Lets have a little reality check on our vision of Batman. Batman is a rich man who has never been able to move past a formative emotional wound. He uses physical violence as his primary means of conflict resolution. He is a primarily martial character who does not let a day go by without a violent confrontation with the worst our society can produce. He is Batman more than Bruce Wayne. He is trying to impose order on a world that has shown him only disorder and chaos.

Now, looking at Batman in the light of the preceding paragraph; how can any rational mind expect Batman to be a pleasant man, concerned for any one's sense of propriety and civility? Batman willingly engages in physical combat with the mentally damaged and society's underprivileged. To state this another way; he beats the mentally ill and the poor with his fists until they are unconscious. This is not a new development, he has been doing this since 1938. To accuse Miller of writing a fascist is to let Kane off the hook.

So, if you want to label Batman a fascist, you are by implication, placing all of the vigilantes of our literary history in the same group. Scarlet Pimpernel? Even worse, he protected the rich elites from a democratic revolution. Hamlet? A severe Freudian oedipal complex who is trying to summons the nerve to confront his father's killer. Spiderman? Sexually repressed teen that beats his repression out on the criminal class.

What do we expect our Batman to be? He is a hard man, in the tradition of the individualistic American hero that takes on the psychic guilt of his society in order to fight the monsters that lesser men can not face. He is Gary Cooper in HIGH NOON or John Wayne in the SEARCHERS, except he does not get his happy ending. Batman's war will never end. He will challenge you to be better that you are, or at least a more violent you.

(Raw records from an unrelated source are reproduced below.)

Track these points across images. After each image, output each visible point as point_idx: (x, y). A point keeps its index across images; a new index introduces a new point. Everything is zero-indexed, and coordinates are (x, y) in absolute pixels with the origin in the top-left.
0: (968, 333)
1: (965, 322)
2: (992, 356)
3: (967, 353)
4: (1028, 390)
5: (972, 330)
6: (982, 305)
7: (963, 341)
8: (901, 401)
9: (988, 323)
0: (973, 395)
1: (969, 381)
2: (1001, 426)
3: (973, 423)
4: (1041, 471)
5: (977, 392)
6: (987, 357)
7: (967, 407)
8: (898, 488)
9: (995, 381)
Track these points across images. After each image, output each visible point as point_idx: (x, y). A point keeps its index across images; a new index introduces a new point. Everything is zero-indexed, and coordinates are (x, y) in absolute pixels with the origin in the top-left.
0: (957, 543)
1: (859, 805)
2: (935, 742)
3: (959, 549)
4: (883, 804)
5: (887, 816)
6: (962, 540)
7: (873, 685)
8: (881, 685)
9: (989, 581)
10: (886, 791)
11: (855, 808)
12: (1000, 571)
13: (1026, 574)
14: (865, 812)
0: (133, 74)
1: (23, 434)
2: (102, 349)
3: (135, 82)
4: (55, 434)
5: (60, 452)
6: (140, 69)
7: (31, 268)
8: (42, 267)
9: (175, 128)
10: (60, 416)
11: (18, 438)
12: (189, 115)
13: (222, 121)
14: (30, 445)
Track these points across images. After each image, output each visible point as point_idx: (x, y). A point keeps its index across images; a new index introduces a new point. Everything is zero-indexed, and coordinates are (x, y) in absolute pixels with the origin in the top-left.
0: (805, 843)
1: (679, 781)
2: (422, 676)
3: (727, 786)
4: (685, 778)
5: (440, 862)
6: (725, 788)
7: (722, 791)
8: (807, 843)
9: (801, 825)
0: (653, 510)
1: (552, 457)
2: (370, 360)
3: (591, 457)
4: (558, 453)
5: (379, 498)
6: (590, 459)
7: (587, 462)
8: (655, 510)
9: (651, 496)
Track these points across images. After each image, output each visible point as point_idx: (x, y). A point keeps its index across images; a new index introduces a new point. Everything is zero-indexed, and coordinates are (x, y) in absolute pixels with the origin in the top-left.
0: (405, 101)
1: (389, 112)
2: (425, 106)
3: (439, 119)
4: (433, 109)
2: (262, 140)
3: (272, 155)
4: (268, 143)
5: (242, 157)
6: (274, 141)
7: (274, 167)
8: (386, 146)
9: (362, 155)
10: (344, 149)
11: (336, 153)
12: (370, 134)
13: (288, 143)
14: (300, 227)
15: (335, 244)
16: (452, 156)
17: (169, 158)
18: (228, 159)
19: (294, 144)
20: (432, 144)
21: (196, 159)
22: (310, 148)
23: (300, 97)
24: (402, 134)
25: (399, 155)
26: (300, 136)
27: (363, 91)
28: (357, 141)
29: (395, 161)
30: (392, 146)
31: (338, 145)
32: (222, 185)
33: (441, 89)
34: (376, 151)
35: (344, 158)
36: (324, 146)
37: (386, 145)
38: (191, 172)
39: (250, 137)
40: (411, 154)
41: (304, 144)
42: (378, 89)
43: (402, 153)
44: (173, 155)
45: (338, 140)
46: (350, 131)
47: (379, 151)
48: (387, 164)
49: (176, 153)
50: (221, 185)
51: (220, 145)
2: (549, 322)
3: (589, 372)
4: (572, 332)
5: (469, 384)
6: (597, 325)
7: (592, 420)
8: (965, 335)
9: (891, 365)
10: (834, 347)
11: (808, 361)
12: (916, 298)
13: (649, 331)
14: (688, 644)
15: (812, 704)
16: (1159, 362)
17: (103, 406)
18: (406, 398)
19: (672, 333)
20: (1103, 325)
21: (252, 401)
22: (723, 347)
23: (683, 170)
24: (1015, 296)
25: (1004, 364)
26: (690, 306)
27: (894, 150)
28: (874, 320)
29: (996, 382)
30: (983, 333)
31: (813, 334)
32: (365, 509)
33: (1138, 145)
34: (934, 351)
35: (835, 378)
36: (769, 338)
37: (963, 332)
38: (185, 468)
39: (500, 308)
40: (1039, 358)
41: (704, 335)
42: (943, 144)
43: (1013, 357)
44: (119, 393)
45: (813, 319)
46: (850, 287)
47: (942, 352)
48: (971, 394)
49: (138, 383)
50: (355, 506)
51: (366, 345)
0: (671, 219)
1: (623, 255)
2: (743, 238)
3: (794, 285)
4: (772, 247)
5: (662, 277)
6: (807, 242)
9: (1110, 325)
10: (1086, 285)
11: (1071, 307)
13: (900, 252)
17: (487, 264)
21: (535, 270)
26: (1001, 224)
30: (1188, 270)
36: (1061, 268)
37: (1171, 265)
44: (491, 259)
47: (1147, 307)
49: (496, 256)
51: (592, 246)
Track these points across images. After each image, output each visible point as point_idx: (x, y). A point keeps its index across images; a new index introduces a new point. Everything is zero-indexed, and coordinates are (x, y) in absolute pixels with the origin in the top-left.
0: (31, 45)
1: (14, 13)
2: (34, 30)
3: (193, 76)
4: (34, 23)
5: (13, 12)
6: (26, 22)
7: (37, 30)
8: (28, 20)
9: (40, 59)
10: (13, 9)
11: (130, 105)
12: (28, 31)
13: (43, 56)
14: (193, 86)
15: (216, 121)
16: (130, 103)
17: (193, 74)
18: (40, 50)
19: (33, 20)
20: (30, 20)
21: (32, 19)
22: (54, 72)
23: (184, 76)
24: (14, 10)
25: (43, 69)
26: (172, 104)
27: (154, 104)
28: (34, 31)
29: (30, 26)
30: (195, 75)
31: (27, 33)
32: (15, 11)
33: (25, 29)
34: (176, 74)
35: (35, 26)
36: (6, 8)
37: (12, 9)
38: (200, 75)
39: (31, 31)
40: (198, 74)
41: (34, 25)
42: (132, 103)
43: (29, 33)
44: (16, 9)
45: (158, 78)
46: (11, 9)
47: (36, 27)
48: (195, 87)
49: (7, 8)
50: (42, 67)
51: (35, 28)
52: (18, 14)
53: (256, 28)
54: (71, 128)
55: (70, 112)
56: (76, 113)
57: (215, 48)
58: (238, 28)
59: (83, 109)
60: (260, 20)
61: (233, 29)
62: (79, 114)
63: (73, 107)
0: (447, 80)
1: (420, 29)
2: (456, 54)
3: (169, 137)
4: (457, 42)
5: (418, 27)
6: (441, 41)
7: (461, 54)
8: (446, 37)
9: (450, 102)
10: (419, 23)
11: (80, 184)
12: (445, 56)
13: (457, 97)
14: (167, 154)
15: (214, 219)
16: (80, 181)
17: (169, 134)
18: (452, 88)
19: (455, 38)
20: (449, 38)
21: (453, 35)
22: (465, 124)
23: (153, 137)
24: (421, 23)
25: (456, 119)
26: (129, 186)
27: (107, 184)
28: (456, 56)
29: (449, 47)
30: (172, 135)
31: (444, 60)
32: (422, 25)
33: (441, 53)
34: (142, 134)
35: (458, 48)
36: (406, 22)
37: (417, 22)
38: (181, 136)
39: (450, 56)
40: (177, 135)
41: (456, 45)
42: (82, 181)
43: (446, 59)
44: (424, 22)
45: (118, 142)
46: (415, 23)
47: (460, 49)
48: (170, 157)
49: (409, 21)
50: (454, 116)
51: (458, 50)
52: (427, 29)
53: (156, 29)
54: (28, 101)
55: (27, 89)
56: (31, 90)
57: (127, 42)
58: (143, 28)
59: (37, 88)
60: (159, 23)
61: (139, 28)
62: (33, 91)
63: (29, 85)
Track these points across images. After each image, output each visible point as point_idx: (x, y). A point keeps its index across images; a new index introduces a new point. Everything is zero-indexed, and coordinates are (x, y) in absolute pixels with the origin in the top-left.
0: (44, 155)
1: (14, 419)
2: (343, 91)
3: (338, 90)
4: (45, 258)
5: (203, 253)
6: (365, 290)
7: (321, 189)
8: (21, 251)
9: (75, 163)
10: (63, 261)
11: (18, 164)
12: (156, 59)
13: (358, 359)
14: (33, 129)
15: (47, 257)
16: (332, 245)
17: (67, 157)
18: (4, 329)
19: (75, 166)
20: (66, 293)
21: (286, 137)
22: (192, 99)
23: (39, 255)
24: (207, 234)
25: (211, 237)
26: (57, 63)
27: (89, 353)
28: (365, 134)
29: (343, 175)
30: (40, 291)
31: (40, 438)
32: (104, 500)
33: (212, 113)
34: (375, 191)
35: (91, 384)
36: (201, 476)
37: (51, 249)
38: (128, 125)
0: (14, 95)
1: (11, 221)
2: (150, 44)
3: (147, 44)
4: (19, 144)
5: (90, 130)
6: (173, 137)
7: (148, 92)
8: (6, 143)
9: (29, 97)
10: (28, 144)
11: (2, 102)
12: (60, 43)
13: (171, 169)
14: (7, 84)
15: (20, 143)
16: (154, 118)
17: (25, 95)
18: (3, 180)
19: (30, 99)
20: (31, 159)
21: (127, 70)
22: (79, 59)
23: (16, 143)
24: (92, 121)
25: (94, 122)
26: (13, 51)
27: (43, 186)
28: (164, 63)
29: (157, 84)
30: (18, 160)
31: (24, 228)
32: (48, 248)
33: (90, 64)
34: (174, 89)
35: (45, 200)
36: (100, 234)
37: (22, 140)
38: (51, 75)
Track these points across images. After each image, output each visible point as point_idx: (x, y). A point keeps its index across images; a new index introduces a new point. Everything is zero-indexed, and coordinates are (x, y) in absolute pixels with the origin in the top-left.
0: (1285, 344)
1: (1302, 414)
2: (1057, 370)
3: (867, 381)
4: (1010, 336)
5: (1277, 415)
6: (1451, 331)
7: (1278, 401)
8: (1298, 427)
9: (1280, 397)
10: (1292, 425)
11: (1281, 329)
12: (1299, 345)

So, is it accurate or fair to label Batman a fascist or a terrorist? The reality is that a man or a good character is a complicated subject. Batman is a fascist and a terrorist, and he is not. By using these labels, we deny ourselves the satisfaction of coming to a deeper understanding of the character and ourselves. Sometimes the world does function under its underlying Darwinian principal. When someone higher on the food chain is at your door, are you going to criticize your savior's philosophical bent? Do we expect the man who has the audacity to go out into the dark night and confront the monsters that we have created in our society and minds to either neatly fit our bourgeois ideas of genteel society? He will be a man that is objectionable to polite company because he shows us how weak we are. He will dare to be a fully actualized person in a world of the lazy and weak. We will hate him.

Batman has survived for seventy years, attracting new readers and writers due to his complexity and his iconography. He was a complicated character even when written in the simplest of terms for a juvenile audience. We can take up the challenge of understanding the character or we can label him and put him in a little box.